I agree with my noble friend that there has been a culture of “going for it”. There has been an outbreak of “compensation-itis” that we no doubt acquired, in part, from the United States and which has bitten particularly deep into the culture of people who have had motoring accidents. I greatly agree that something needs to be done. The question is whether the clause does what needs to be done in the way it needs to be done.

As my noble friend explained, Clause 45 deals with claims for damages in personal injury cases where the claimant is guilty of fundamental dishonesty in the prosecution of his claim.
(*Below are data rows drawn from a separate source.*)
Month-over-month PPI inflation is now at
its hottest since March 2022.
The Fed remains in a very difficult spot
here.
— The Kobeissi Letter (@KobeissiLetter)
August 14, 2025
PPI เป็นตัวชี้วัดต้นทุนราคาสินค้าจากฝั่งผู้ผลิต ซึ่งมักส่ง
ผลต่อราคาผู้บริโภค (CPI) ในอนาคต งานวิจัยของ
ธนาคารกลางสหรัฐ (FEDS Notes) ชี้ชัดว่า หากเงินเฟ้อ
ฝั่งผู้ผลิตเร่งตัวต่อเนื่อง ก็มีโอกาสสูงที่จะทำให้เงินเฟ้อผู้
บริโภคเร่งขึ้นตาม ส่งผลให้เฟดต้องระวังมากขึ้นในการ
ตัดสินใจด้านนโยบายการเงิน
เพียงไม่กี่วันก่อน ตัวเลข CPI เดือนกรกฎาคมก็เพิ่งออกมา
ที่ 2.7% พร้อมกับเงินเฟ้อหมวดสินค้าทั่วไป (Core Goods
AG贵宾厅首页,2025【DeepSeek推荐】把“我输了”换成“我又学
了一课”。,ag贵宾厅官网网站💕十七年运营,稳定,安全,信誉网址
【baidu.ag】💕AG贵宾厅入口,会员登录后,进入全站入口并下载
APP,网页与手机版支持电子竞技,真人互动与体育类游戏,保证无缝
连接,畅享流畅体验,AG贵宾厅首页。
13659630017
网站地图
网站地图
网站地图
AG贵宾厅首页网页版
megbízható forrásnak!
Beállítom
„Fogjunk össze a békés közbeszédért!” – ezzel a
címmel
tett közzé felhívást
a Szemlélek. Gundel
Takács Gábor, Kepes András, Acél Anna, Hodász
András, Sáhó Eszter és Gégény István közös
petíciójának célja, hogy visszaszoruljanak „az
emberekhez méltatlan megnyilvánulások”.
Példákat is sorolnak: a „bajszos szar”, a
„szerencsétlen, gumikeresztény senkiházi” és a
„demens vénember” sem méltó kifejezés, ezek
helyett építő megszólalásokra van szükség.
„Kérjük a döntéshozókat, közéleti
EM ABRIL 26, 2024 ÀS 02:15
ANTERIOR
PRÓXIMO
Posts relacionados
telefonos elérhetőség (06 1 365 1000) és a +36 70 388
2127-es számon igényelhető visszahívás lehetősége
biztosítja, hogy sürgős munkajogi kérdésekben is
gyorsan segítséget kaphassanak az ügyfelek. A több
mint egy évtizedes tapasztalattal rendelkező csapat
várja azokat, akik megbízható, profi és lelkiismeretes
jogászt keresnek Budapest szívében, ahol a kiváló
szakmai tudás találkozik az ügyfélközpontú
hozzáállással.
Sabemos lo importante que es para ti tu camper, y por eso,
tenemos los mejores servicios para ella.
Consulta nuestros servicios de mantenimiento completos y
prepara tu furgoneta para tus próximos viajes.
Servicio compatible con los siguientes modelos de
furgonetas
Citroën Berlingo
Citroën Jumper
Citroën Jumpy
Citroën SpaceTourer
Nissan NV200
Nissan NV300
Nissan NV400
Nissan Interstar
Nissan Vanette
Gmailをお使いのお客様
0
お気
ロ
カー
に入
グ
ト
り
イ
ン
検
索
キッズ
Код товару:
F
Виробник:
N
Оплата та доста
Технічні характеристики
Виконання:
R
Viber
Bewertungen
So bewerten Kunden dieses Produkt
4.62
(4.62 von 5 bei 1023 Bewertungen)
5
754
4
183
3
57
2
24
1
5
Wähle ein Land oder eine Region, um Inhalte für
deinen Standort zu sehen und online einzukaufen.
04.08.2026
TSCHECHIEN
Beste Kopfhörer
Clause 45(2) provides that,

“The court must dismiss the primary claim”—

that is, the claim for damages—

“unless it is satisfied that the claimant would suffer substantial injustice if the claim were dismissed”.

The question I seek to pose is how far subsection (2) would leave judges free to do justice.

In my view, the subsection works against the interests of justice, or certainly risks doing so, in two ways. The first is by imposing a presumption in favour of dismissal, subject to a modest saving provision that, frankly, is difficult to understand. I am not sure I agree with my noble friend Lord Hunt that the word “fundamentally” adds nothing, but I certainly am of the view that the saving subsection,

“unless it is satisfied that the claimant would suffer substantial injustice if the claim were dismissed”,

is very difficult to understand. On one view of justice, and the view of justice which appears to be intended by the proponents of the clause, if there is dishonesty, it is not unjust for the whole claim to go. If that is the meaning, how does the saving provision come in at all? If, on the other hand, it means that the interests of justice seem broadly to require the claimant still to get some of his damages, does that amount to a duty to dismiss or is it merely a power to dismiss, which is what my amendments are directed to?